Ils sont plusieurs. J’ai eu la chance de travailler avec plusieurs très bons techniciens durant ma carrière de joueur pro, dont certains évoluent aujourd’hui au plus haut niveau. À commencer par Leonardo Jardim (Monaco) avec qui j’ai été sacré champion de D2 portugaise à Beira-Mar. Il n’a pas son pareil pour gérer la tête de ses joueurs. Parfois, il annulait une séance pour recevoir à la place les joueurs en tête-à-tête. Afin de voir comment allait chacun, comme peut le faire un véritable ami. Je me souviens d’une entrevue où on avait fini en pleurs, ou du moins avec les yeux bien rouges. Je lui avais parlé de soucis personnels qui me touchaient et ce qu’il m’avait dit, sa façon de l’exprimer, m’avait touché directement au cœur. Quand tu as une telle relation avec un coach, tu ne peux que tout donner pour lui quand tu te retrouves sur le terrain…

Il y a aussi eu Jorge Jesus, l’ancien de Benfica et du Sporting qui est aujourd’hui à Flamengo, au Brésil, avec qui il a remporté la Copa Libertadores. J’ai eu la chance de bosser avec lui à Guimarães. Lui, c’était un monstre tactique. Tu ne pouvais pas quitter le terrain tant que tout n’avait pas été assimilé. Et en plus, il parvenait à prévoir certaines choses. Il te disait : « Tu dois te positionner ici parce que c’est là que la balle va arriver » et le ballon arrivait exactement comme il l’avait prévu. Dingue !

Je n’en suis jamais venu aux mains avec un autre coach ou un arbitre. Ni n’ai fait de geste obscène

D’autres coaches ont été importants à vos yeux ?

Je n’oublie pas non plus Augusto Inacio que j’ai également côtoyé à Guimarães. Un des derniers à avoir ramené le titre au Sporting au Portugal et qui était vraiment très bon au niveau de l’animation. Zoran Filipovic aussi. Et puis l’ancien international Alvaro Magalhaes, qui a été adjoint à Benfica et qui demandait à ses joueurs une intensité de fou. Même lors des séances la veille des matches, il fallait y aller à fond ! Ces trois-là aussi ont influencé ma façon de coacher. Même si j’y ai évidemment ajouté mon petit grain de sel, mon expérience liée à mes 20 années au haut niveau au Portugal, en Angleterre ou en Grèce.

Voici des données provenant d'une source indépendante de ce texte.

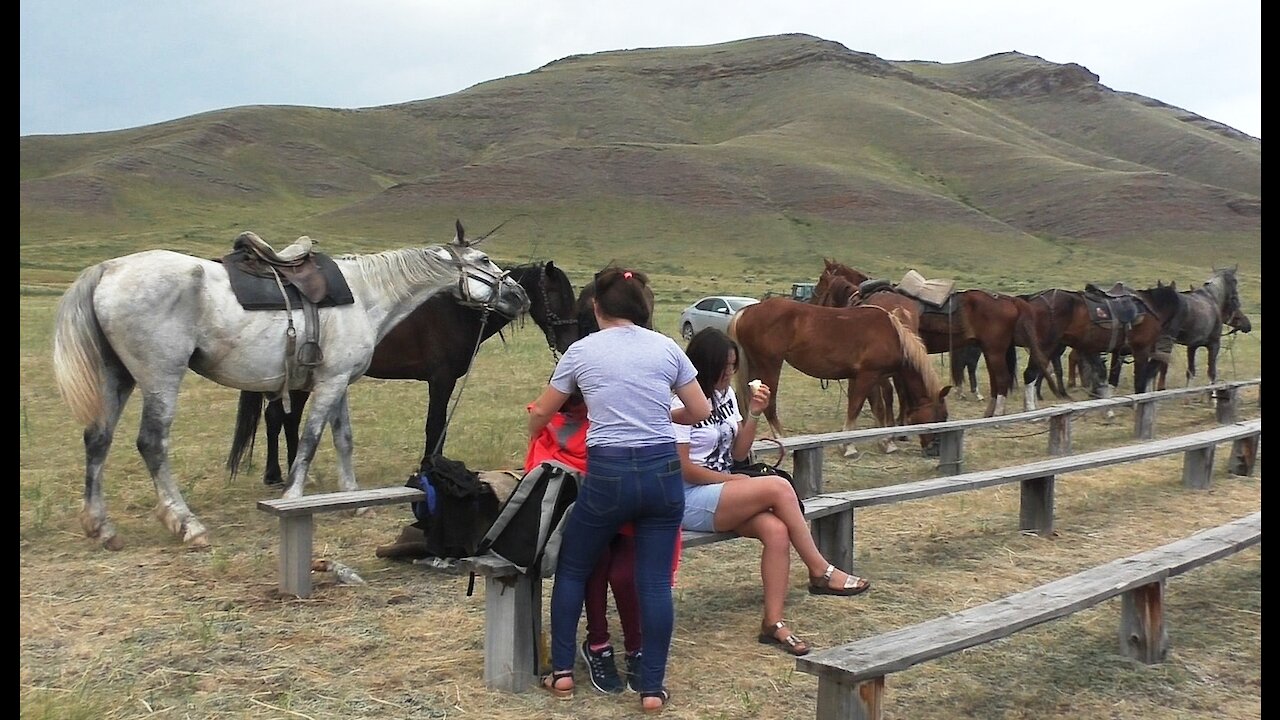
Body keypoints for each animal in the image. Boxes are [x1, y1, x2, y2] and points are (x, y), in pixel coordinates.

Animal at [52, 221, 527, 545]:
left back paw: (100, 525)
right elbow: (312, 438)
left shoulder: (339, 381)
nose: (519, 295)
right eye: (484, 261)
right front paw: (295, 496)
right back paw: (187, 523)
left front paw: (354, 500)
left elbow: (343, 439)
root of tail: (108, 269)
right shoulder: (330, 383)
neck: (366, 294)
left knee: (97, 438)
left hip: (118, 377)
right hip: (160, 377)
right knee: (151, 443)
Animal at [230, 258, 581, 481]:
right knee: (283, 419)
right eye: (556, 294)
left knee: (279, 418)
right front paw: (428, 466)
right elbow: (435, 424)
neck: (458, 311)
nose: (570, 342)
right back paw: (284, 473)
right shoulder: (441, 380)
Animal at [732, 295, 952, 453]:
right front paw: (848, 446)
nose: (934, 450)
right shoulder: (867, 376)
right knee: (770, 405)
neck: (893, 335)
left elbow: (878, 408)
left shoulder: (872, 377)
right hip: (770, 365)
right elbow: (855, 408)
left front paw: (885, 441)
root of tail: (746, 311)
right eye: (940, 416)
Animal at [814, 257, 1064, 415]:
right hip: (991, 349)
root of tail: (1009, 299)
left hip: (994, 349)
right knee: (997, 382)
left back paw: (995, 416)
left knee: (1001, 380)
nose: (813, 300)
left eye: (821, 281)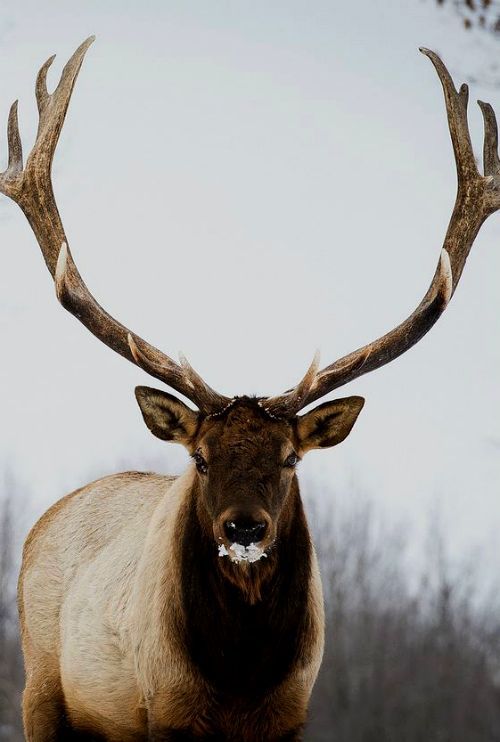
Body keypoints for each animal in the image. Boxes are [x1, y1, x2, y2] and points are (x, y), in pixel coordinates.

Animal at [0, 39, 498, 742]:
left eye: (289, 458)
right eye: (201, 458)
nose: (243, 527)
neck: (239, 679)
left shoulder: (290, 714)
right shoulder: (165, 710)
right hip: (40, 692)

Au bord du terrain, vous avez aussi l’air à certains moments de bouillonner. Vous pouvez parfois sembler excessif, voire agressif. Bien plus en tout cas que votre discours toujours très posé…

Je suis un peu un coach à la Diego Simeone sur ce plan-là. Je vis le match, je suis sur le terrain avec mes joueurs! Après, je suis peut-être agressif mais dans le bon sens. Je n’ai jamais eu l’impression de « franchir la ligne ». Je veux dire, je n’en suis jamais venu aux mains avec un autre coach ou un arbitre. Ni n’ai fait de geste obscène. Je n’ai jamais eu l’impression d’avoir été trop loin. Certes, je bouillonne intérieurement mais j’ai plutôt l’impression de… m’être calmé ces derniers temps. Et que ça va encore aller en s’améliorant. J’étais bien pire voici quelques années, notamment lorsque j’officiais à Bissen.

Après, je ne suis pas le même au bord du terrain que dans la vie de tous les jours. Mais ça, il me semble que c’est le propre de tous les entraîneurs, non? (Il sourit).